A proximité, un édifice cerclé de longues arcades baignées par les rayons du soleil enferme une cour tapissée de lavandes et de roses. La promenade est magique et en quittant ces lieux je me promet d'y revenir un jour pour en profiter plus longuement.

vendredi 3 octobre 2008

Un dimanche au bord de la mer (2nde Partie)

Nous voilà donc en train de remonter par l'ouest, le long de la Mar Menor. Les noms des villes sur les panneaux sentent bon le fond de l'Espagne: Los Alcazares, San Javier, San Pedro... Le but cette fois, est d'aller voir le bout de La Manga mais en arrivant par le nord. Nous passons San Pedro del Pinatar pour arriver sur la Calle Del Puerto. Dans les marécages qui longent le chemin, des flamants roses festoient sous les rayons de cette belle fin d'après midi ensoleillée. Comme son nom l'indique la route nous mène jusqu'au port où elle s'arrête pour laisser place au parc régional de las Salinas.

Nous laissons la voiture pour explorer les alentours à pied. Quelques pêcheurs taquinent la friture sur le parapet du port tandis que la plage s'allongeant en direction de La Manga est quasiment déserte. Plantés dans le sable, quelques vieux panneaux délavés tentent d'informer le visiteur qu'il se trouve à l'entrée d'une réserve naturelle. A notre droite un restaurant laisse partir ses dernier clients de la journée. Alors que nous le contournons, la luminosité se fait plus grande. De l'autre côté, le soleil se reflète sur de larges dunes blanches et grises. Voilà la raison du pourquoi de "Las Salinas". Il est là le fameux sel que je n'ai pas su trouver dans mon Mercadona et à la place duquel j'ai pris du Bicarbonato Sodicò (A ne pas essayer sur la viande, car ce n'est pas bon)!

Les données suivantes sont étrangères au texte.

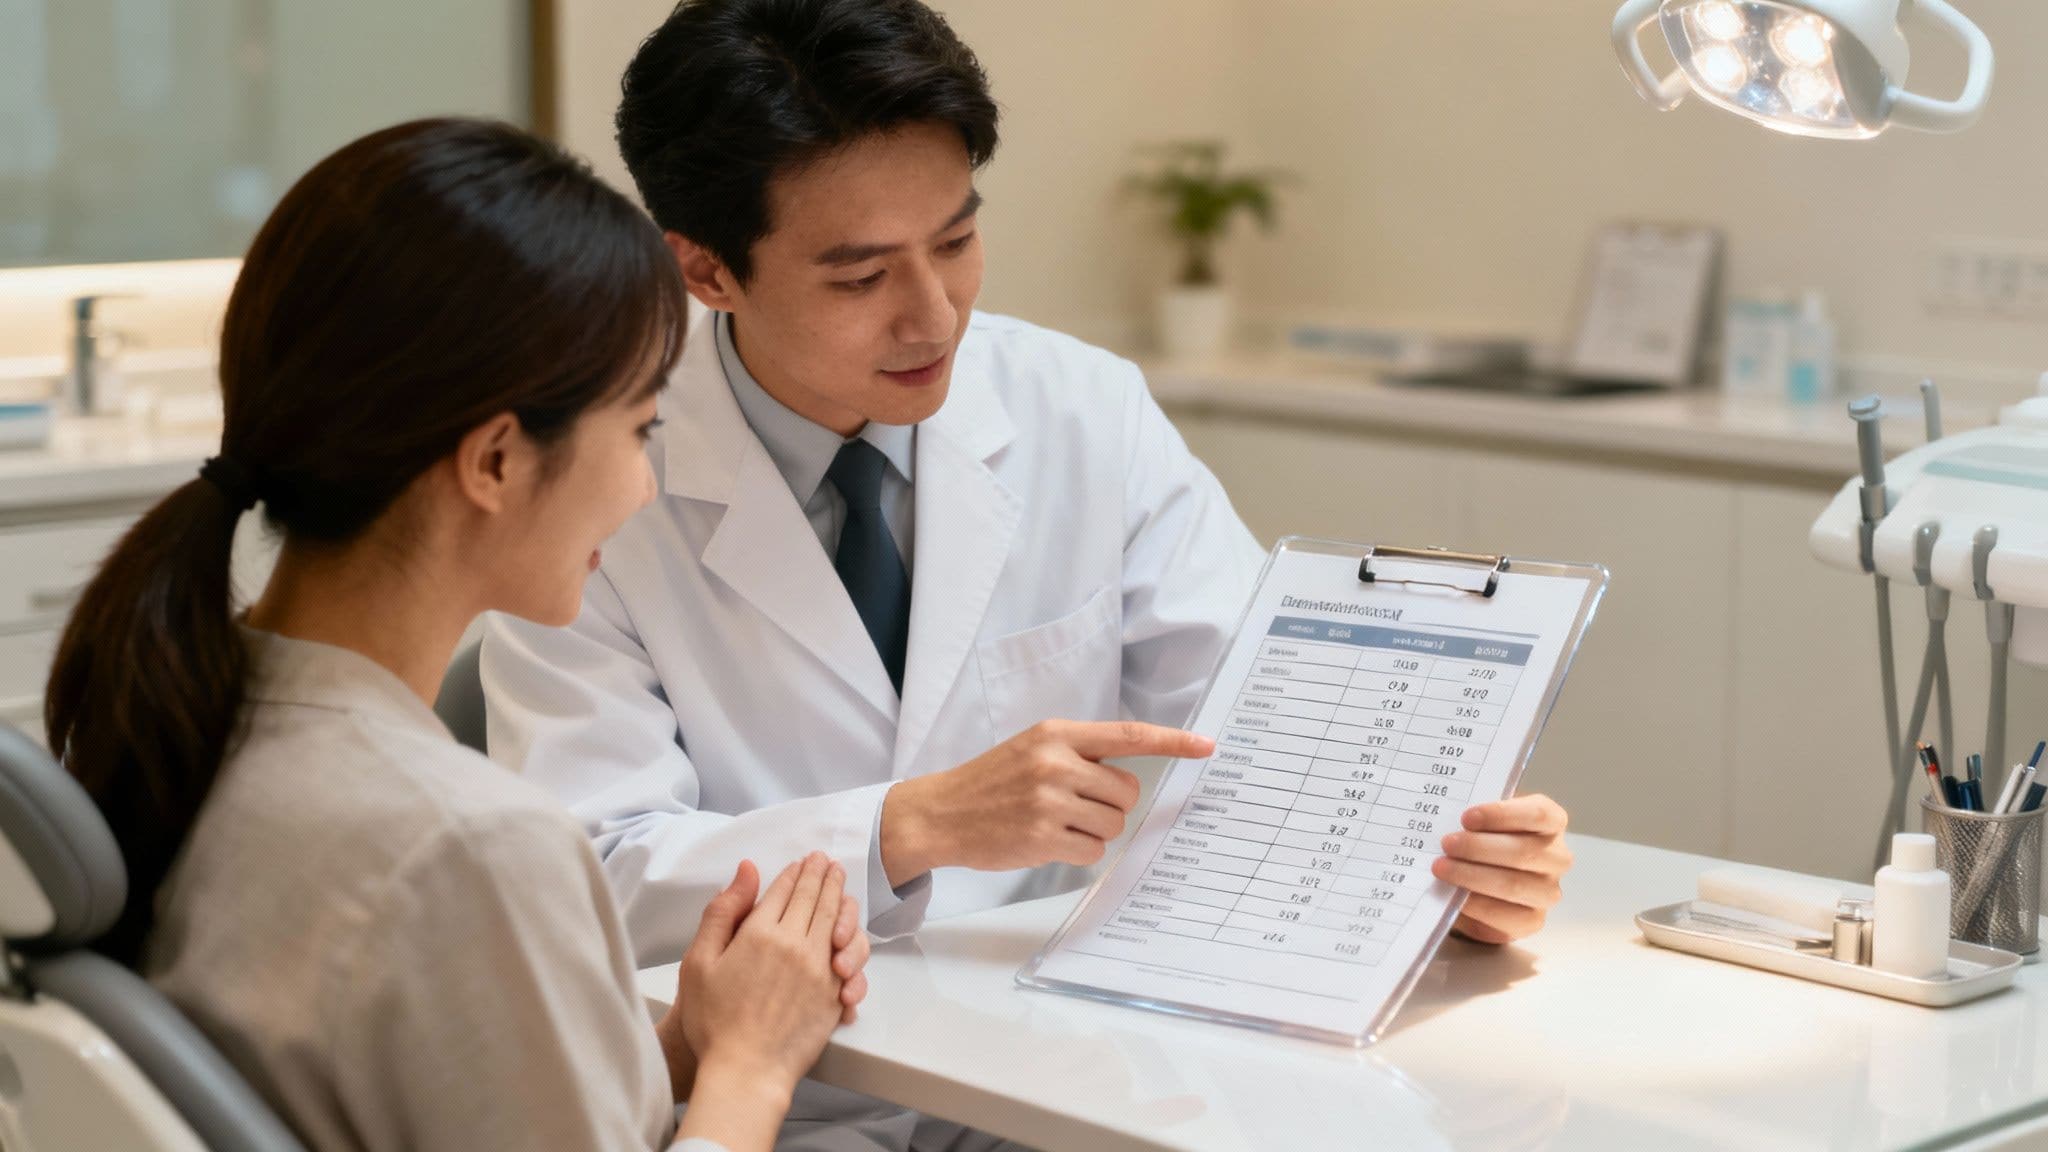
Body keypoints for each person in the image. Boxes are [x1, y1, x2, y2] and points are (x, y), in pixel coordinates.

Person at [483, 0, 1573, 1143]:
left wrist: (1442, 865)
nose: (933, 313)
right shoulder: (596, 475)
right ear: (704, 271)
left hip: (1053, 1087)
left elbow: (1270, 719)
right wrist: (909, 824)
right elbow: (590, 875)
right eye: (859, 278)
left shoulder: (1079, 409)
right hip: (766, 1108)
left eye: (953, 242)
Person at [43, 117, 869, 1152]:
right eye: (640, 429)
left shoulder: (190, 718)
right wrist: (755, 1063)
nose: (645, 483)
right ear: (493, 462)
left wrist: (683, 1046)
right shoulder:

Maintenant, il serait temps d'acheter quelques cartes postales et de plonger quelques doigts de pied dans l'eau avant que l'astre du jour ne se fasse la malle. Après quelques photos à contre jour, pour le blog, nous rebroussons chemin et nous arrêtons sur les plages de San Pedro del Pinatar. San Pedro est une petite station balnéaire, idéale pour le troisième âge. Une longue promenade, jonchée de palmier, part du coeur de la ville et longe la Mar Menor à l'est. De chaque côté de petits escaliers en bois permettent aux fans de Fort Boyard d'aller s'affronter dans la boue dotée de toutes les vertus. Certains en remplissent des fonds de bouteilles pour se les verser dessus alors que d'autres en ramènent des sauts entiers chez eux. Ne souhaitant pas salir mon beau maillot turquoise, nous optons pour une marche pieds nus sur la plage de sable côté ouest. Les vaguelettes qui viennent mourir sur nos orteils ne nous font même pas frissonner tellement la température de l'eau est idéale. Un rare magasin de bric-à-brac expose quelques cartes postales désuètes, du genre danseuse de flamenco avec relief en tissu incrusté dans la photo. Notre choix se porte sur une vue aérienne de la Mar menor, quelques baigneurs couverts de boue et une représentation imagée des principaux lieux touristiques de la Murcie, en se demandant si on les enverra un jour où si elles ornerons à jamais nos albums souvenirs!